En esos casos las situaciones pueden plantearse de dos maneras:
En esos casos las situaciones pueden plantearse de dos maneras:
1)
Ya
arranco el día mal predispuesta. Eso lleva a que con cualquier cosita que no
decodifico bien me haga salta como leche hervida.
2)
Estoy
relativamente tranquila (porque es "relativo", sino no saltaría) y de pronto
se me cruza algo (tema, persona, situación) y salto como leche hervida.
En ambos
casos me transformo en ese líquido blancuzco que todo lo salpica con una capa
arriba densa y pegajosa.
En el caso
1 ya me detecto inquieta y casi predispuesta a que algo me saque de eje, porque
conozco mis movimientos hormonales, y los temas que fácilmente me alteran.
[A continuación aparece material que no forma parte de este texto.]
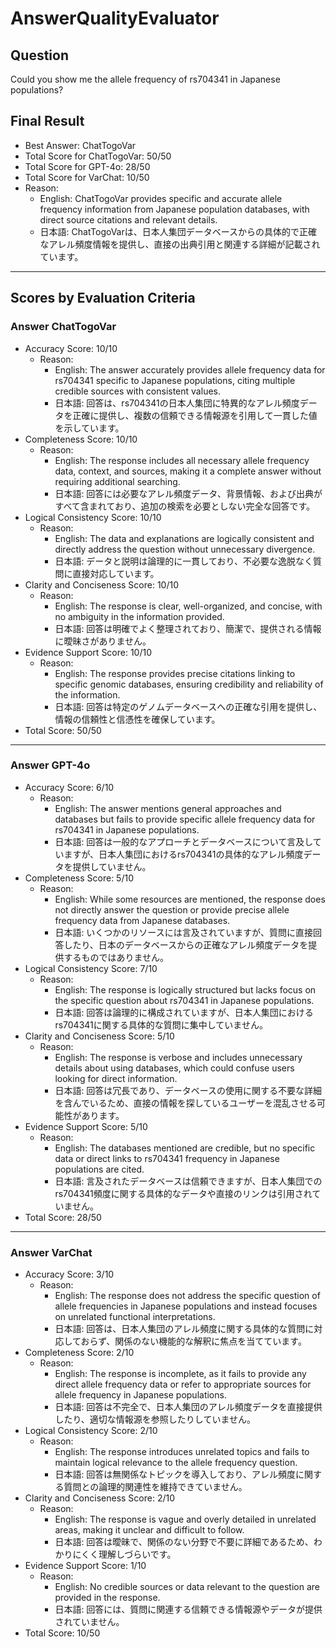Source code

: # AnswerQualityEvaluator

## Question

Could you show me the allele frequency of rs704341 in Japanese populations?

## Final Result

- Best Answer: ChatTogoVar
- Total Score for ChatTogoVar: 50/50
- Total Score for GPT-4o: 28/50
- Total Score for VarChat: 10/50
- Reason:
  - English: ChatTogoVar provides specific and accurate allele frequency information from Japanese population databases, with direct source citations and relevant details.
  - 日本語: ChatTogoVarは、日本人集団データベースからの具体的で正確なアレル頻度情報を提供し、直接の出典引用と関連する詳細が記載されています。

---

## Scores by Evaluation Criteria

### Answer ChatTogoVar
- Accuracy Score: 10/10
  - Reason: 
    - English: The answer accurately provides allele frequency data for rs704341 specific to Japanese populations, citing multiple credible sources with consistent values.
    - 日本語: 回答は、rs704341の日本人集団に特異的なアレル頻度データを正確に提供し、複数の信頼できる情報源を引用して一貫した値を示しています。
- Completeness Score: 10/10
  - Reason: 
    - English: The response includes all necessary allele frequency data, context, and sources, making it a complete answer without requiring additional searching.
    - 日本語: 回答には必要なアレル頻度データ、背景情報、および出典がすべて含まれており、追加の検索を必要としない完全な回答です。
- Logical Consistency Score: 10/10
  - Reason: 
    - English: The data and explanations are logically consistent and directly address the question without unnecessary divergence.
    - 日本語: データと説明は論理的に一貫しており、不必要な逸脱なく質問に直接対応しています。
- Clarity and Conciseness Score: 10/10
  - Reason: 
    - English: The response is clear, well-organized, and concise, with no ambiguity in the information provided.
    - 日本語: 回答は明確でよく整理されており、簡潔で、提供される情報に曖昧さがありません。
- Evidence Support Score: 10/10
  - Reason: 
    - English: The response provides precise citations linking to specific genomic databases, ensuring credibility and reliability of the information.
    - 日本語: 回答は特定のゲノムデータベースへの正確な引用を提供し、情報の信頼性と信憑性を確保しています。
- Total Score: 50/50

---

### Answer GPT-4o
- Accuracy Score: 6/10
  - Reason: 
    - English: The answer mentions general approaches and databases but fails to provide specific allele frequency data for rs704341 in Japanese populations.
    - 日本語: 回答は一般的なアプローチとデータベースについて言及していますが、日本人集団におけるrs704341の具体的なアレル頻度データを提供していません。
- Completeness Score: 5/10
  - Reason: 
    - English: While some resources are mentioned, the response does not directly answer the question or provide precise allele frequency data from Japanese databases.
    - 日本語: いくつかのリソースには言及されていますが、質問に直接回答したり、日本のデータベースからの正確なアレル頻度データを提供するものではありません。
- Logical Consistency Score: 7/10
  - Reason: 
    - English: The response is logically structured but lacks focus on the specific question about rs704341 in Japanese populations.
    - 日本語: 回答は論理的に構成されていますが、日本人集団におけるrs704341に関する具体的な質問に集中していません。
- Clarity and Conciseness Score: 5/10
  - Reason: 
    - English: The response is verbose and includes unnecessary details about using databases, which could confuse users looking for direct information.
    - 日本語: 回答は冗長であり、データベースの使用に関する不要な詳細を含んでいるため、直接の情報を探しているユーザーを混乱させる可能性があります。
- Evidence Support Score: 5/10
  - Reason: 
    - English: The databases mentioned are credible, but no specific data or direct links to rs704341 frequency in Japanese populations are cited.
    - 日本語: 言及されたデータベースは信頼できますが、日本人集団でのrs704341頻度に関する具体的なデータや直接のリンクは引用されていません。
- Total Score: 28/50

---

### Answer VarChat
- Accuracy Score: 3/10
  - Reason: 
    - English: The response does not address the specific question of allele frequencies in Japanese populations and instead focuses on unrelated functional interpretations.
    - 日本語: 回答は、日本人集団のアレル頻度に関する具体的な質問に対応しておらず、関係のない機能的な解釈に焦点を当てています。
- Completeness Score: 2/10
  - Reason: 
    - English: The response is incomplete, as it fails to provide any direct allele frequency data or refer to appropriate sources for allele frequency in Japanese populations.
    - 日本語: 回答は不完全で、日本人集団のアレル頻度データを直接提供したり、適切な情報源を参照したりしていません。
- Logical Consistency Score: 2/10
  - Reason: 
    - English: The response introduces unrelated topics and fails to maintain logical relevance to the allele frequency question.
    - 日本語: 回答は無関係なトピックを導入しており、アレル頻度に関する質問との論理的関連性を維持できていません。
- Clarity and Conciseness Score: 2/10
  - Reason: 
    - English: The response is vague and overly detailed in unrelated areas, making it unclear and difficult to follow.
    - 日本語: 回答は曖昧で、関係のない分野で不要に詳細であるため、わかりにくく理解しづらいです。
- Evidence Support Score: 1/10
  - Reason: 
    - English: No credible sources or data relevant to the question are provided in the response.
    - 日本語: 回答には、質問に関連する信頼できる情報源やデータが提供されていません。
- Total Score: 10/50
En ese
caso casi me entrego a mi propio destino y ruego porque mañana sea un mejor
día. Por suerte no son todos los días en los que arranco así.
En el caso
2 siento un onda un poco más violenta. Porque de estar calma algo tiene el
enorme de poder de sacarme de mi eje ¡y yo la vulnerabilidad de caer en sus
redes! Y no es ese algo, ¡soy yo! Ese algo tiene la función de aumentar el
fuego para que la leche hierva y yo la deje ahí, subiendo, haciendo espuma, derramándose
por el jarro… ensuciando todo lo que hay alrededor.
Cuando la
leche hierve es más difícil limpiar que cuando no. Uno lastima y se lastima.